Extracted entries
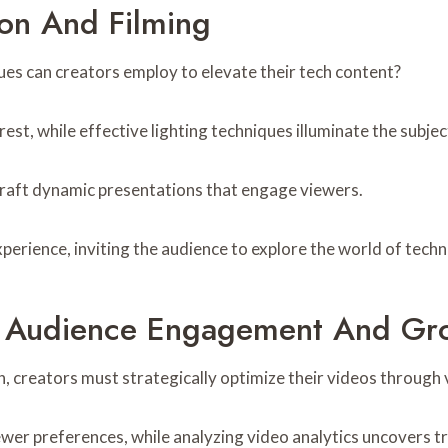
ion And Filming
es can creators employ to elevate their tech content?
est, while effective lighting techniques illuminate the subject
craft dynamic presentations that engage viewers.
erience, inviting the audience to explore the world of techn
r Audience Engagement And Gr
creators must strategically optimize their videos through 
iewer preferences, while analyzing video analytics uncovers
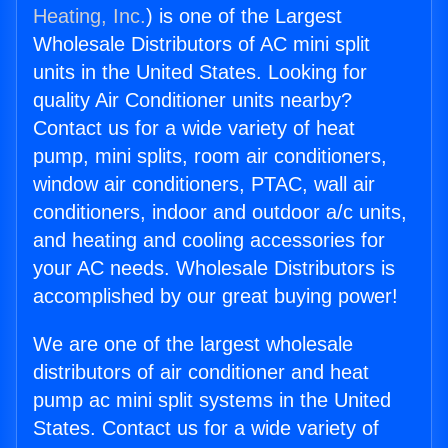
Heating, Inc.
) is one of the Largest
Wholesale Distributors of AC mini split
units in the United States. Looking for
quality Air Conditioner units nearby?
Contact us for a wide variety of heat
pump, mini splits, room air conditioners,
window air conditioners, PTAC, wall air
conditioners, indoor and outdoor a/c units,
and heating and cooling accessories for
your AC needs. Wholesale Distributors is
accomplished by our great buying power!
We are one of the largest wholesale
distributors of air conditioner and heat
pump ac mini split systems in the United
States. Contact us for a wide variety of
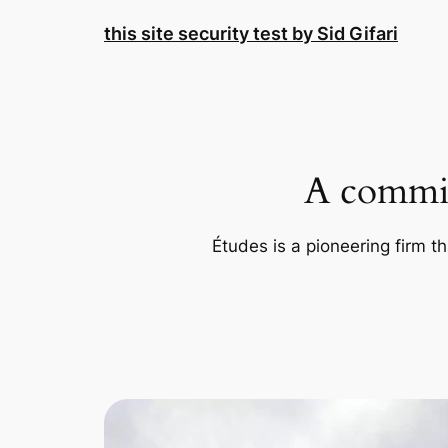
Skip
this site security test by Sid Gifari
to
content
A commit
Études is a pioneering firm th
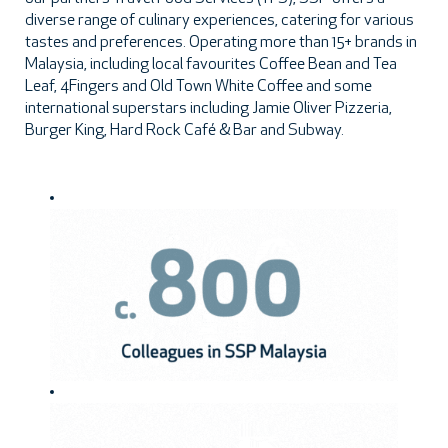
diverse range of culinary experiences, catering for various
tastes and preferences. Operating more than 15+ brands in
Malaysia, including local favourites Coffee Bean and Tea
Leaf, 4Fingers and Old Town White Coffee and some
international superstars including Jamie Oliver Pizzeria,
Burger King, Hard Rock Café & Bar and Subway.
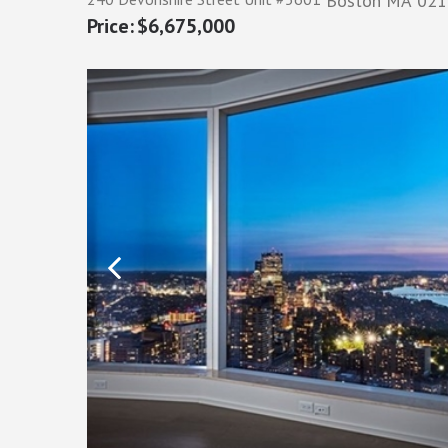
Boston
MA
021
$6,675,000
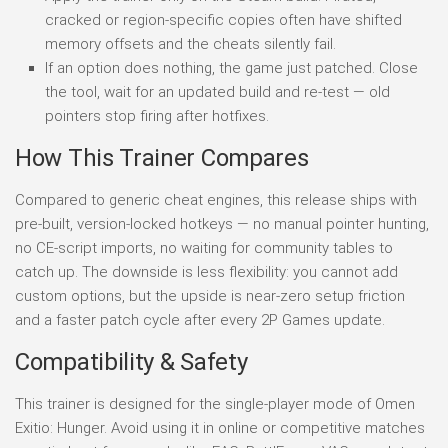
cracked or region-specific copies often have shifted
memory offsets and the cheats silently fail.
If an option does nothing, the game just patched. Close
the tool, wait for an updated build and re-test — old
pointers stop firing after hotfixes.
How This Trainer Compares
Compared to generic cheat engines, this release ships with
pre-built, version-locked hotkeys — no manual pointer hunting,
no CE-script imports, no waiting for community tables to
catch up. The downside is less flexibility: you cannot add
custom options, but the upside is near-zero setup friction
and a faster patch cycle after every 2P Games update.
Compatibility & Safety
This trainer is designed for the single-player mode of Omen
Exitio: Hunger. Avoid using it in online or competitive matches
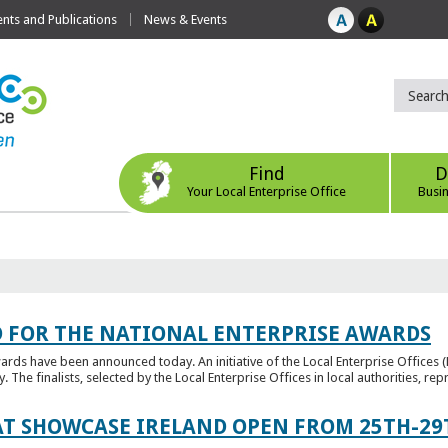
ts and Publications
News & Events
Find
D
Your Local Enterprise Office
Busi
 FOR THE NATIONAL ENTERPRISE AWARDS
wards have been announced today. An initiative of the Local Enterprise Offices 
y. The finalists, selected by the Local Enterprise Offices in local authorities, repr
T SHOWCASE IRELAND OPEN FROM 25TH-29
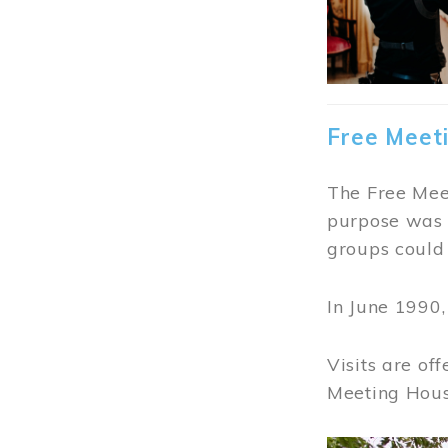
Free Meet
The Free Meet
purpose was t
groups could 
In June 1990
Visits are of
Meeting Hous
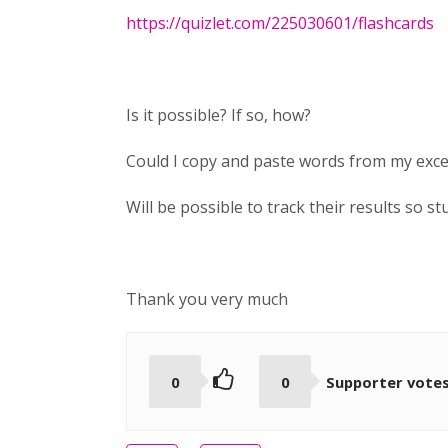
https://quizlet.com/225030601/flashcards
Is it possible? If so, how?
Could I copy and paste words from my excel
Will be possible to track their results so 
Thank you very much
0
0
Supporter vote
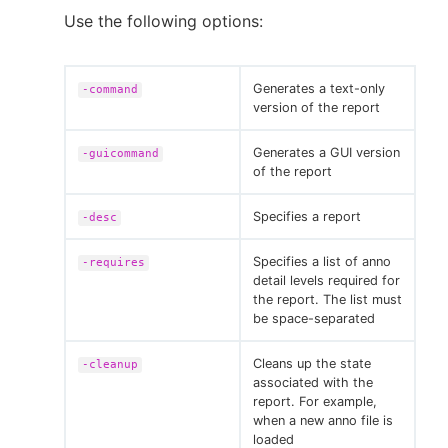
Use the following options:
Generates a text-only
-command
version of the report
Generates a GUI version
-guicommand
of the report
Specifies a report
-desc
Specifies a list of anno
-requires
detail levels required for
the report. The list must
be space-separated
Cleans up the state
-cleanup
associated with the
report. For example,
when a new anno file is
loaded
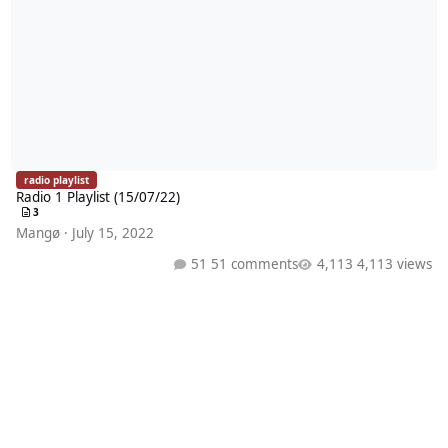
radio playlist
Radio 1 Playlist (15/07/22)
3
Mangø
·
July 15, 2022
51 comments
4,113 views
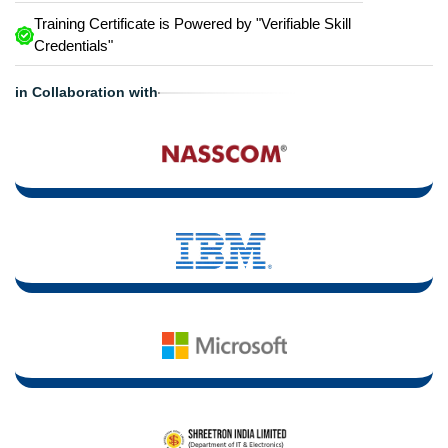
Training Certificate is Powered by "Verifiable Skill
Credentials"
in Collaboration with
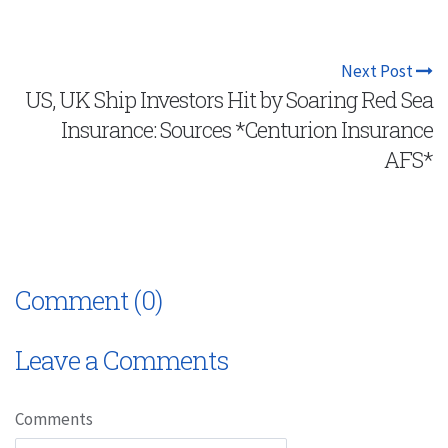
Next Post
US, UK Ship Investors Hit by Soaring Red Sea
Insurance: Sources *Centurion Insurance
AFS*
Comment (0)
Leave a Comments
Comments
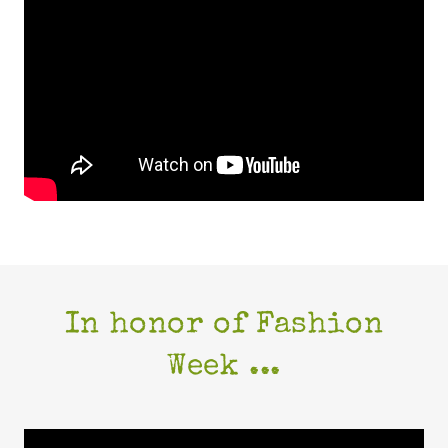
In honor of Fashion
Week ...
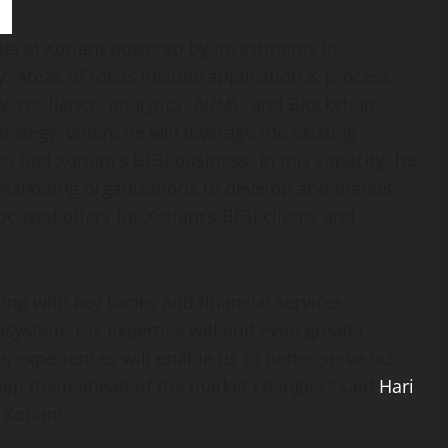
nits at Xoriant powered by investments in
y. Areas of focus include application & process
, resilience, analytics, AI/ML, and Blockchain.
trategy, where he will leverage the existing
fuel Xoriant’s BFSI business. In this capacity, he
d marketing organizations to develop and market
cused offers for Xoriant’s BFSI clients and
ing with key banks and financial services
osystem. His expertise will add even greater
s experiences will enable us to better serve our
eep them ahead of the market changes,” said
Hari
 Xoriant.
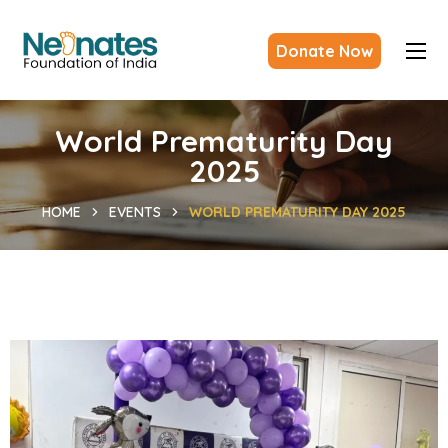
Donate Now
World Prematurity Day
2025
HOME
EVENTS
WORLD PREMATURITY DAY 2025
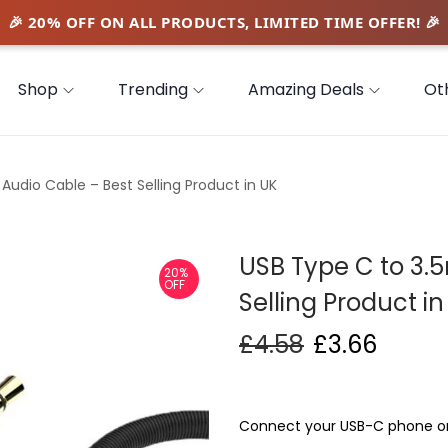
Shop
Trending
Amazing Deals
Ot
udio Cable – Best Selling Product in UK
USB Type C to 3.
20%
OFF
Selling Product in
£
4.58
£
3.66
Connect your USB-C phone or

● TASK REQUIREMENTS
Retype the text of the entries above word for word, from the start of the entries through the line containing "Études is a pioneering firm th", including that line. Omit the pictures.

● FINAL ANSWER
ion And Filming
es can creators employ to elevate their tech content?
est, while effective lighting techniques illuminate the subject
craft dynamic presentations that engage viewers.
erience, inviting the audience to explore the world of techn
r Audience Engagement And Gr
creators must strategically optimize their videos through 
iewer preferences, while analyzing video analytics uncovers
Heating, Inc.
) is one of the Largest
Wholesale Distributors of AC mini split
units in the United States. Looking for
quality Air Conditioner units nearby?
Contact us for a wide variety of heat
pump, mini splits, room air conditioners,
window air conditioners, PTAC, wall air
conditioners, indoor and outdoor a/c units,
and heating and cooling accessories for
your AC needs. Wholesale Distributors is
accomplished by our great buying power!
We are one of the largest wholesale
distributors of air conditioner and heat
pump ac mini split systems in the United
States. Contact us for a wide variety of
Skip
this site security test by Sid Gifari
to
content
A commit
Études is a pioneering firm th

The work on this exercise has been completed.